Pots will be set back to stock values as soon as the order comes in. Later on one channel will possibly be converted to a twin reverb tone stack. Im thinking another can be set to blackface bassman tone values. along with mods as well (maybe). Im keeping at least ONE channel stock.
A review of the schematics for a dual showman and twin reverb shows that there IS a difference with the pot values, at least the mids. Dual Showman and Twin reverb mid pots show a value of 10K, while the mids on the Plush are set to 100K. The Bass and Treble are all the same at 250K. Bassmans have theirs at 25K.
This was one of my oversights – i assumed the gain and master volume were all 1Meg, and all the tone controls were all 250K, so for the tone, i just simply transposed some over to the other channels without checking. So for channel 2, the mids are set at a higher range (250K), though the difference is noticeable only at much higher gain – the overdriven sound has that thick discernible midrange tone. at lower gain settings the clean tone sounds the same as the other channels, though this is only a preliminary test. Most of the Jam Test were in full overdrive on channel 1, and clean tones across the other channels.

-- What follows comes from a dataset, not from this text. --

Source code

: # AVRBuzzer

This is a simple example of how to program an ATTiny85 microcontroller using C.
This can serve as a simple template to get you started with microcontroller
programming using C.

SOME FINAL THOUGHTS (FOR NOW)
This is THE most interesting amp ive acquired, hands down. 100W via 6L6GCs, FOUR DEDICATED CHANNELS (!!!), and an excellent-sounding reverb. ON ALL 4 CHANNELS, SWITCHABLE! It even has 4 frequency boosts/cuts (though i leave them all ON, and just futz with the tone controls). Its simple when you boil it down to what it does, but it does it 4 times! This has the potential to be a versatile guitar amp. And who can deny its quaint soft tuck and roll cover? Its almost perfect – there arent any noticeable tears, just a little nick here and there – pretty clean for something thats been around over the 38 years.
Almost looks like a foot stool. i beter make sure this is NEVER put on the floor – people may think its furniture to sit on!